Ancora 24 ore. Decisive per il destino del decreto Imu-Bankitalia, e di riflesso anche per la navigazione sempre più tormentata del governo Letta. Che al di là delle “ingerenze esterne” ci sta mettendo molto del suo per affondare prima del previsto. Perché, messe fra parentesi le polemiche di bassa lega ieri in onda a Montecitorio, restano i fatti di un provvedimento sempre più contestato – con puntuali motivazioni – e ora a rischio.

Dopo il voto di fiducia al Senato, di fronte all’ostruzionismo dei 5 Stelle ieri pomeriggio la presidente della camera Laura Boldrini non ha infatti voluto far esordire la cosiddetta “tagliola”, per troncare a-democraticamente la discussione e garantire l’approvazione del decreto entro il termine ultimativo di oggi. Quindi l’aula ha continuato a discutere fino alle 22. E oggi è stata fissata la seduta di mattina, di pomeriggio e di sera.

Non sono solo i pentastellati ad opporsi. Anche Sel e Fdi sono contrari a un decreto che, fin dalla decisione governativa di accorpare due provvedimenti diversissimi fra loro come la cancellazione dell’Imu e l’«operazione Bankitalia», lascia capire che con una mano si dà e con l’altra si prende. In più c’è l’altro obiettivo, ieri esplicitato anche dal ministro per i rapporti con il parlamento, il dem Dario Franceschini, di comunicare all’opinione pubblica che per colpa dei contestatori le famiglie italiane rischiano di ritrovarsi l’Imu fra capo e collo. Effetto diretto di quella commistione che, in cambio della rivalutazione, ricapitalizzazione e vendita di quote Bankitalia, impone alle banche (non solo a quelle azioniste di via Nazionale) una tassazione per coprire parte del buco creato dalla cancellazione dell’Imu.
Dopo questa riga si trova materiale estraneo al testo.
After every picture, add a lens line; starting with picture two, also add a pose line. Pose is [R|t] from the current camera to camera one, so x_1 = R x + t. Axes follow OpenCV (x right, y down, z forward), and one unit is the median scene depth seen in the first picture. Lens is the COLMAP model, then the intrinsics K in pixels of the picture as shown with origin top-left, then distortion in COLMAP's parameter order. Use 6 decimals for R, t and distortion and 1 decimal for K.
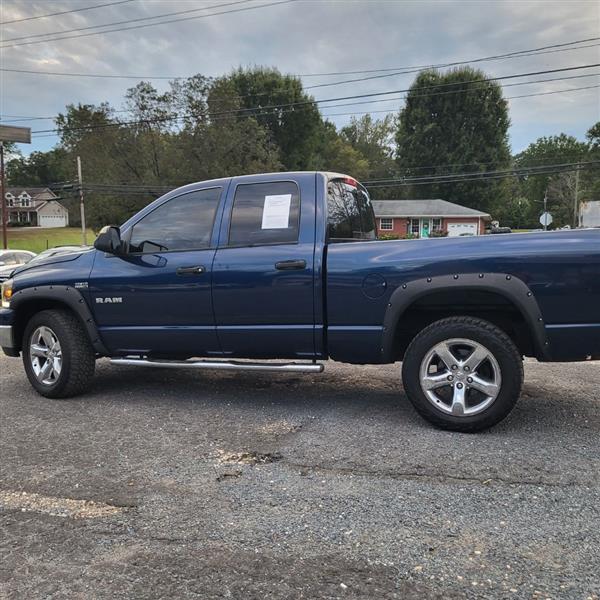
lens RADIAL K [[617.5, 0, 287.3], [0, 617.5, 315.9], [0, 0, 1]] dist [0.026006, 0.000000]
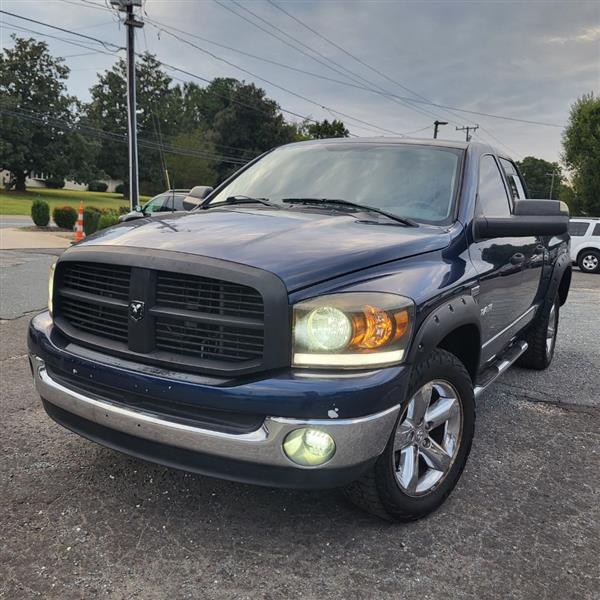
lens RADIAL K [[617.5, 0, 296.4], [0, 617.5, 308.9], [0, 0, 1]] dist [0.026006, 0.000000]
pose [[0.155395, -0.129091, 0.979381, -0.096197], [0.044570, 0.991331, 0.123595, -0.011644], [-0.986846, 0.024445, 0.159801, 0.110856]]
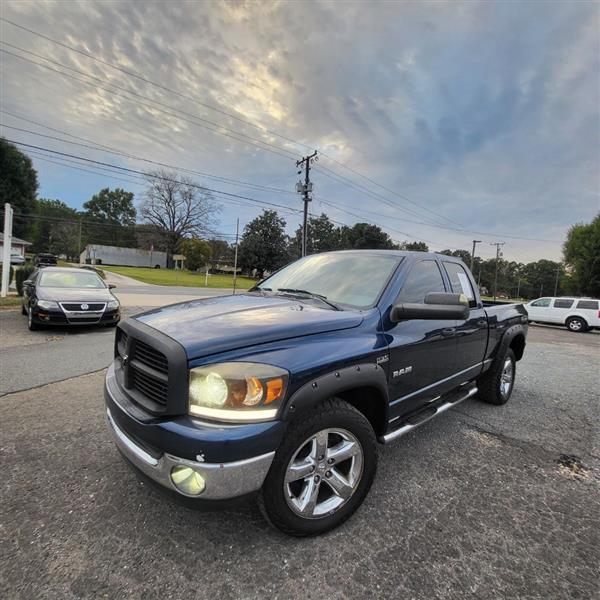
lens RADIAL K [[314.7, 0, 304.9], [0, 314.7, 304.2], [0, 0, 1]] dist [-0.001305, -0.001224]
pose [[0.436989, -0.016169, 0.899321, -0.075727], [0.020497, 0.999758, 0.008015, -0.012880], [-0.899233, 0.014931, 0.437215, 0.094279]]
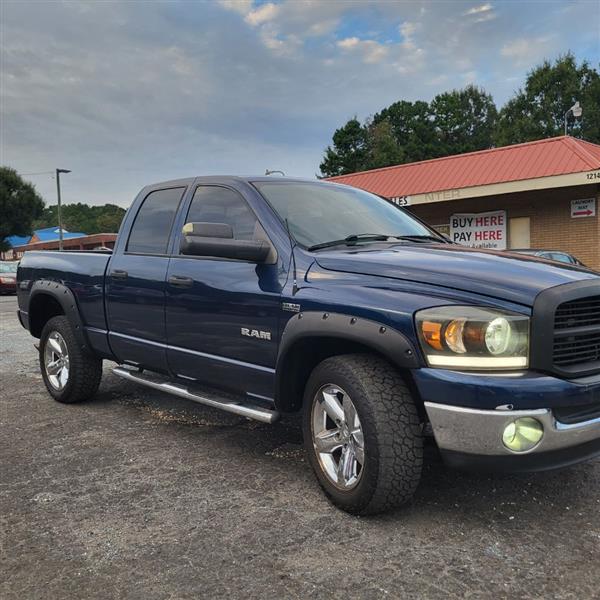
lens RADIAL K [[617.5, 0, 297.5], [0, 617.5, 304.2], [0, 0, 1]] dist [0.026006, 0.000000]
pose [[-0.907092, -0.005204, 0.420901, -0.048357], [0.069006, 0.984557, 0.160890, -0.020201], [-0.415238, 0.174987, -0.892724, 0.197184]]
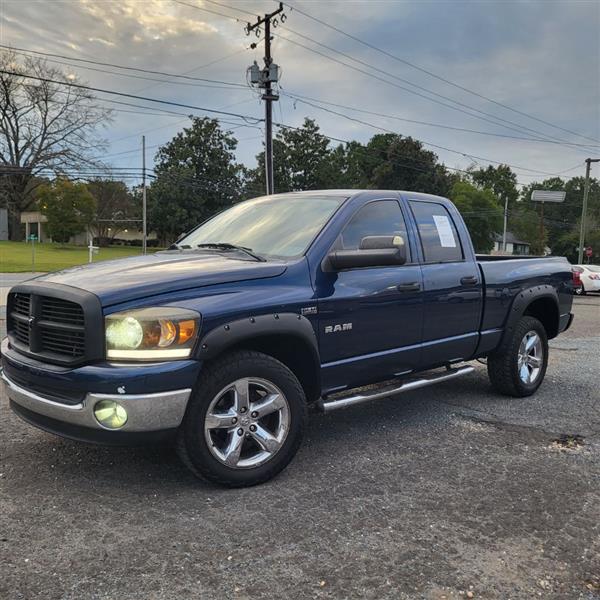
lens RADIAL K [[617.5, 0, 303.0], [0, 617.5, 318.7], [0, 0, 1]] dist [0.026006, 0.000000]
pose [[0.410689, -0.067853, 0.909247, -0.102851], [0.071577, 0.996549, 0.042038, -0.007387], [-0.908962, 0.047817, 0.414129, 0.072940]]
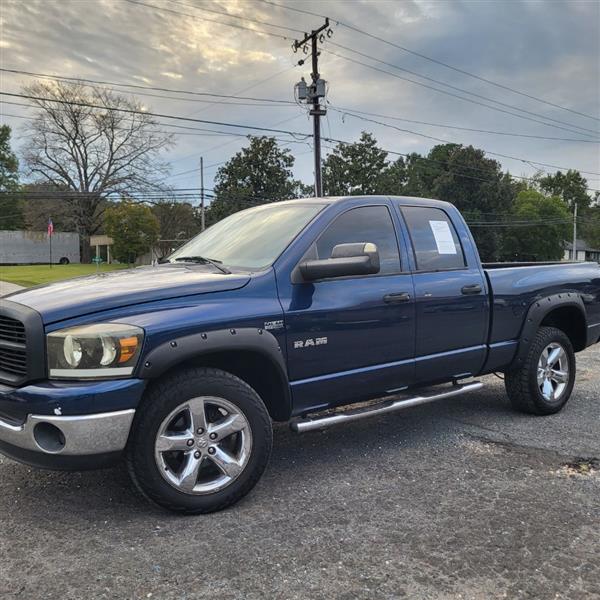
lens RADIAL K [[617.5, 0, 304.7], [0, 617.5, 319.9], [0, 0, 1]] dist [0.026006, 0.000000]
pose [[0.502363, -0.055535, 0.862872, -0.093289], [0.090847, 0.995802, 0.011199, -0.006191], [-0.859871, 0.072763, 0.505299, 0.064607]]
Eppure anche Adusbef e Federconsumatori guardano al decreto con parole chiare: «Ci riserviamo di impugnare un provvedimento iniquo, che impoverisce la collettività per avvantaggiare le caste dei banchieri e della grande finanza internazionale».

Perfino i difensori del provvedimento devono ammettere: la rivalutazione delle quote di via Nazionale e la sua conseguente ricapitalizzazione porteranno come prima conseguenza l’aumento della patrimonializzazione degli istituti di credito azionisti di Bankitalia, in vista degli stress test della Bce e dell’Eba. Azionisti che rispondono al nome soprattutto di Intesa San Paolo (30,3%) e Unicredit (22,1%), con quote più piccole per Generali (6,3%), Carige (4%), Bnl (2,8%) e Mps (2,5%).
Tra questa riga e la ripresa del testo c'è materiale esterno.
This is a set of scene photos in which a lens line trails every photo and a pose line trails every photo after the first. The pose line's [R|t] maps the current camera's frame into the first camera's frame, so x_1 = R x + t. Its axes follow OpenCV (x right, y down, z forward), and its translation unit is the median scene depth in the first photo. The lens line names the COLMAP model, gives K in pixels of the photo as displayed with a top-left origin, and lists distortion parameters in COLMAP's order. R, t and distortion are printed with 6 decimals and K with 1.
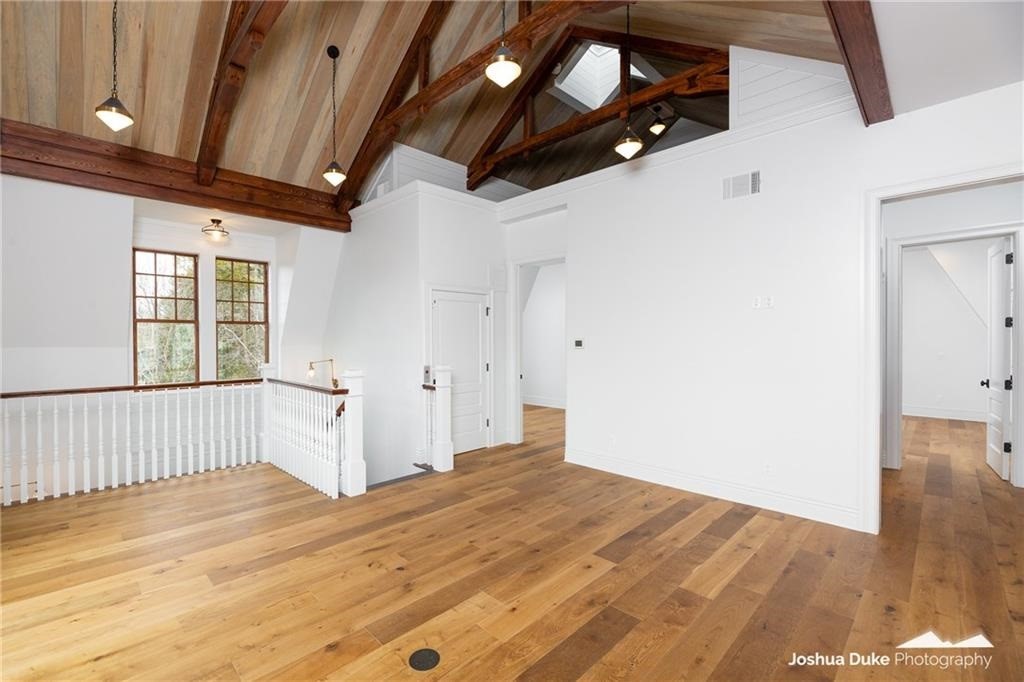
lens RADIAL K [[424.3, 0, 499.5], [0, 424.3, 342.7], [0, 0, 1]] dist [-0.007092, -0.001567]
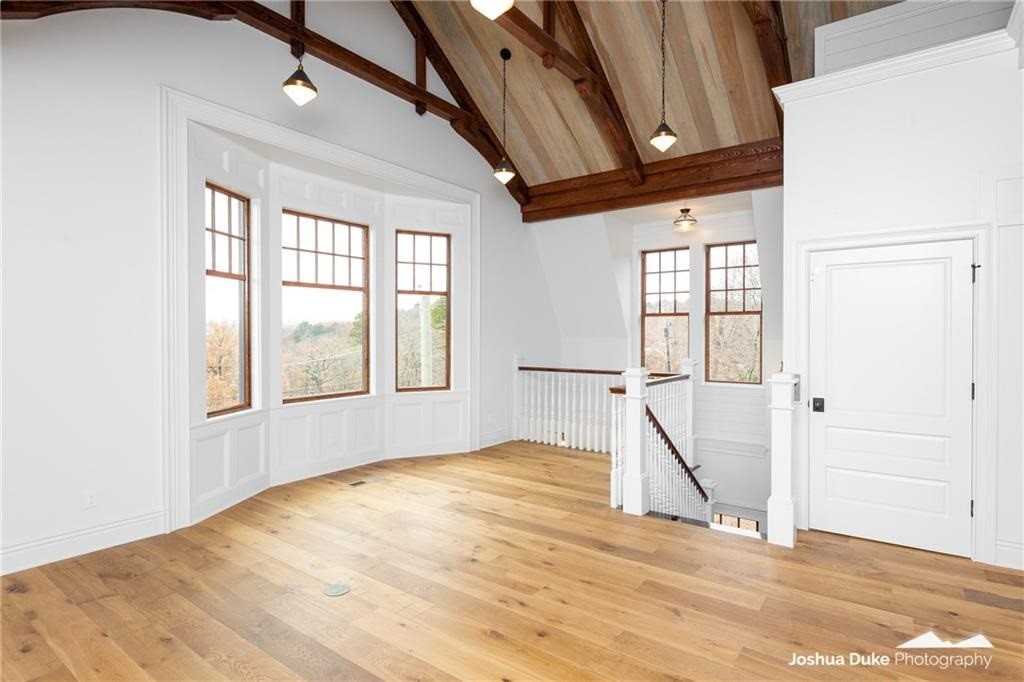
lens RADIAL K [[530.2, 0, 514.6], [0, 530.2, 333.6], [0, 0, 1]] dist [-0.003401, 0.000392]
pose [[0.179746, 0.002625, -0.983710, 0.767094], [-0.007940, 0.999968, 0.001218, -0.003569], [0.983681, 0.007592, 0.179761, 0.653669]]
Il meccanismo è quello della rivalutazione delle quote di Bankitalia dai certo arcaici 156mila euro di oggi ai comunque generosissimi 7,5 miliardi di euro. Con il concomitante, obbligatorio passaggio di una enorme ricapitalizzazione, fatta a carico delle riserve dell’istituto di via Nazionale. Riserve pubbliche, composte da 2.400 tonnellate d’oro – pari a circa 110 miliardi di euro – e dai guadagni che derivano dalla gestione della moneta circolante girata a Bankitalia dalla Bce.
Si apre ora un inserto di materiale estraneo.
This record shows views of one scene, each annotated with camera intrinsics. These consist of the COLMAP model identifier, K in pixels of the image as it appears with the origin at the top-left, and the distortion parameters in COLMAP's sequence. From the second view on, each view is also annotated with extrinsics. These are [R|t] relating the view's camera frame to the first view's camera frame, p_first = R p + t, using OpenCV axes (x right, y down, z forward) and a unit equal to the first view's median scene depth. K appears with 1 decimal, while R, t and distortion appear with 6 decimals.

Secondo i contestatori, mai smentiti, il risultato del meccanismo rivalutazione-ricapitalizzazione di Bankitalia offrirà una rivalutazione contabile ai principali azionisti Intesa e Unicredit per somme enormi, comprese fra i 2,7 e i 4 miliardi, e a scalare agli altri azionisti. In parallelo lo Stato incasserà un gettito fiscale superiore a a 1,1 miliardi. Infine l’operazione dovrebbe essere retroattiva, per permettere alle banche azioniste di mettere in bilancio il guadagno sulla rivalutazione fin dal 2013 e non da quest’anno.

Ma proprio a causa di quest’emendamento – gli stress test bancari saranno condotti sui conti al 31 dicembre 2013 – il governo e la sua maggioranza rischiano di veder crollare tutto un castello che in seguito dovrebbe prevedere anche la vendita delle quote di Bankitalia eccedenti il 3%. Con nuove, laute occasioni di guadagno per le banche private. Grazie alle ricchezze pubbliche.